* **WORK INSTRUCTION**
Please retype all of the rows below word for word, leaving the pictures out.

* **DATA**
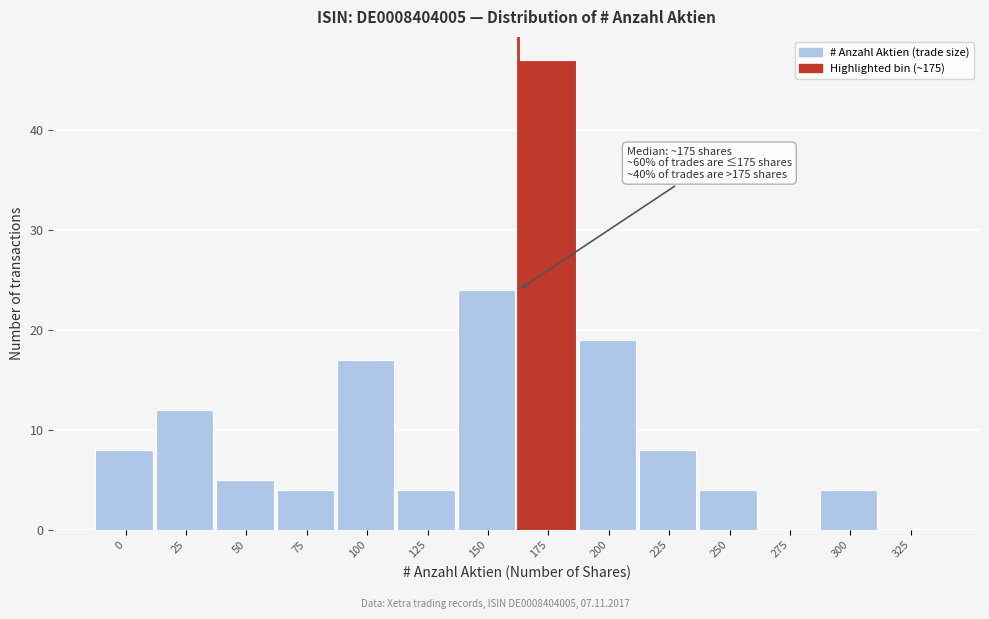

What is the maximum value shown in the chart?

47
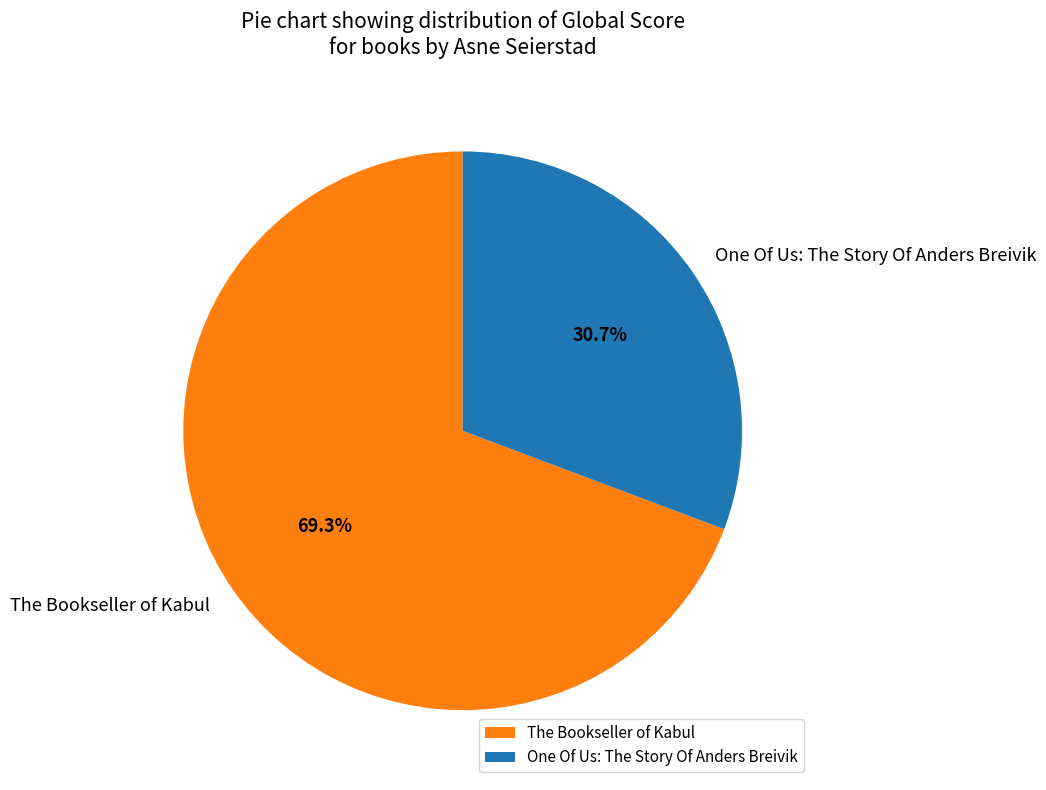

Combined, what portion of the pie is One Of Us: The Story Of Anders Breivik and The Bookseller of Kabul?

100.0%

* **FINAL ANSWER**
What is the maximum value shown in the chart?

47

Combined, what portion of the pie is One Of Us: The Story Of Anders Breivik and The Bookseller of Kabul?

100.0%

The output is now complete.